YOUR INSTRUCTIONS = Retype each entry exactly. Skip any pictures.

Collected data entries
——————

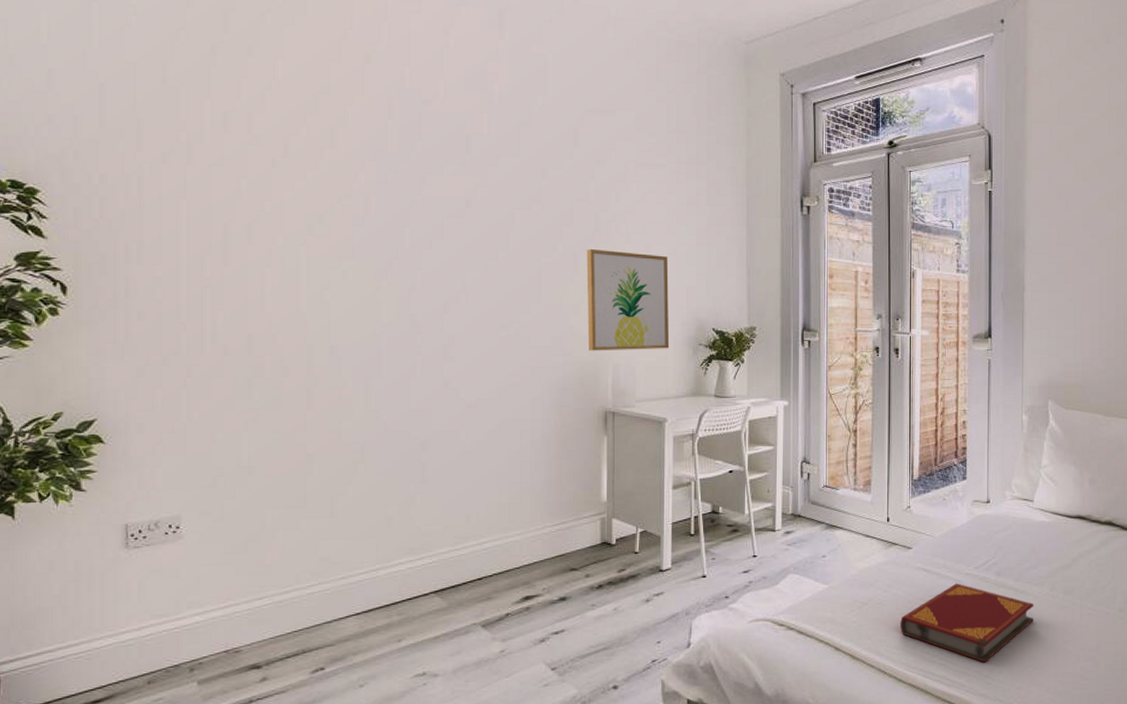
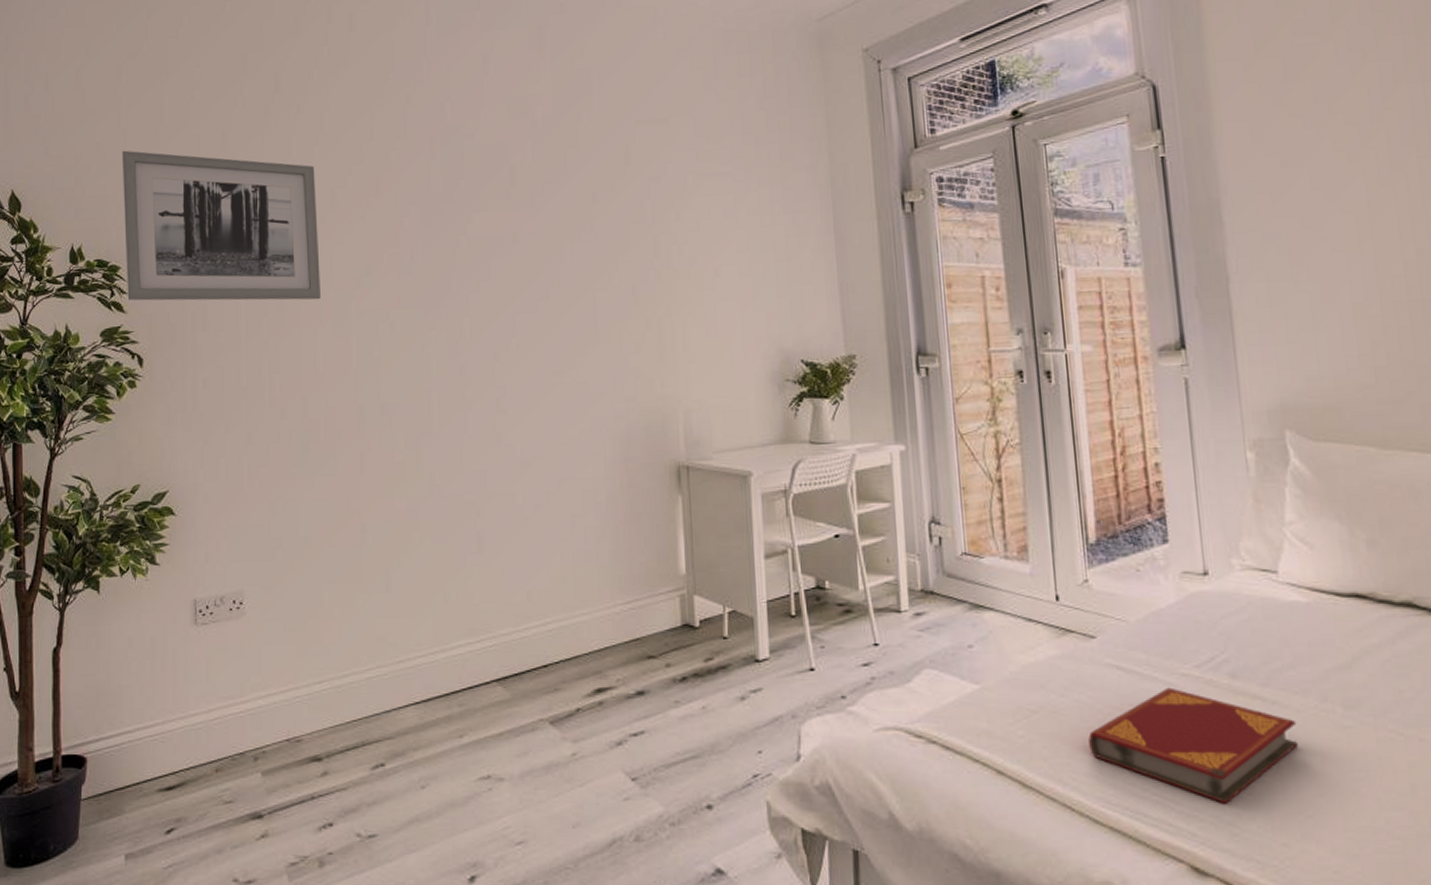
wall art: none [41,67,270,243] -> present [122,150,321,301]
wall art: present [586,248,670,351] -> none [646,276,750,396]

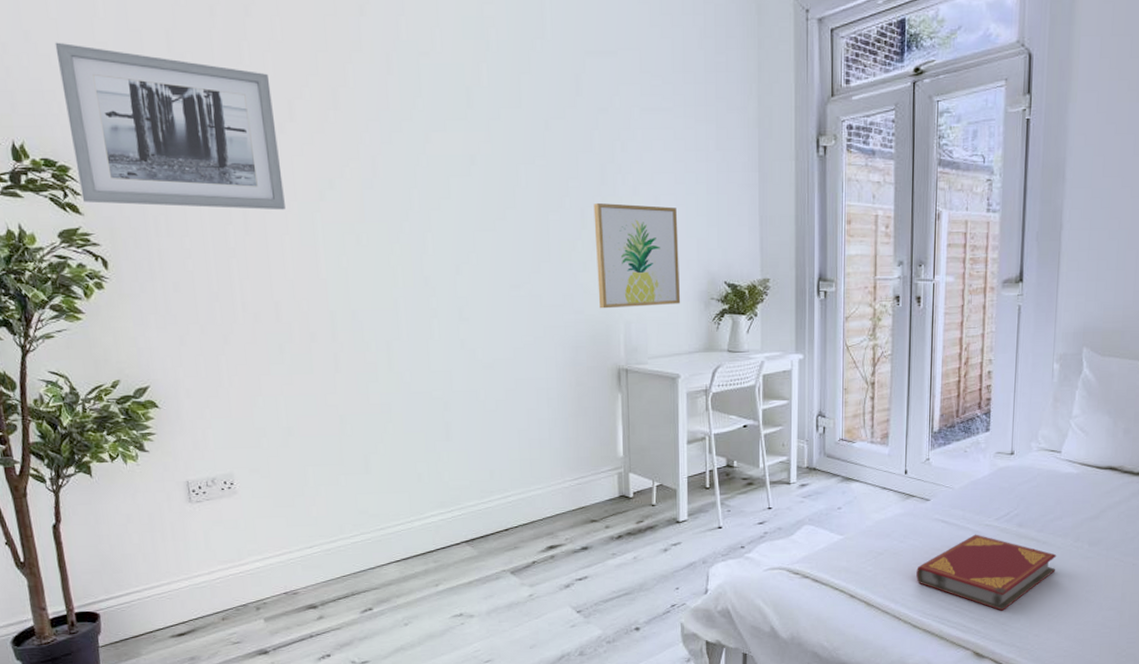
wall art: none [646,276,750,396] -> present [593,202,681,309]

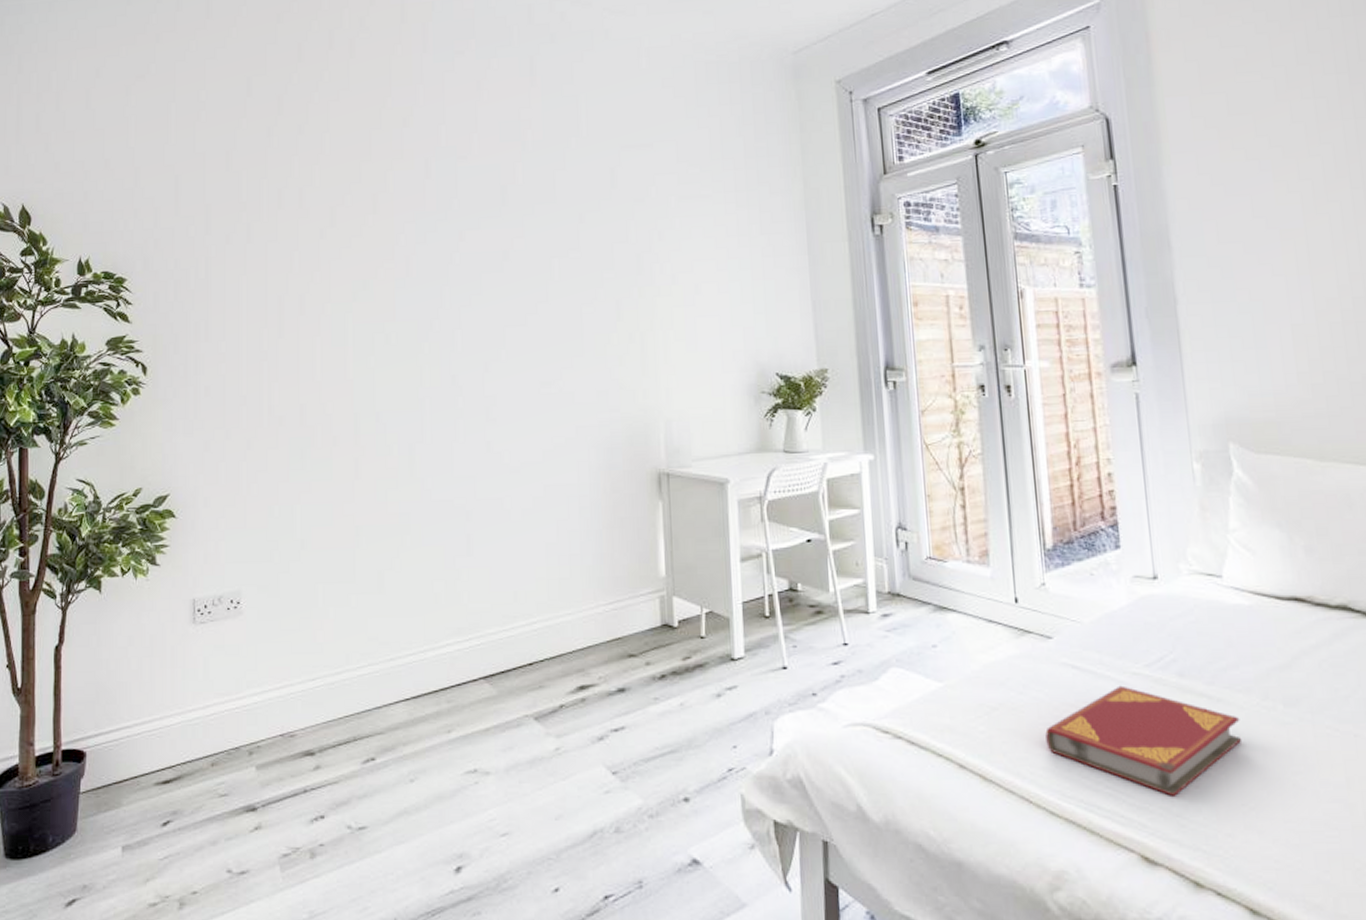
wall art: present [55,42,285,211] -> none [129,167,319,313]
wall art: present [593,202,681,309] -> none [629,293,728,406]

——————

EXERCISE ANSWER =
wall art: none [41,67,270,243] -> present [122,150,321,301]
wall art: present [586,248,670,351] -> none [646,276,750,396]

wall art: none [646,276,750,396] -> present [593,202,681,309]

wall art: present [55,42,285,211] -> none [129,167,319,313]
wall art: present [593,202,681,309] -> none [629,293,728,406]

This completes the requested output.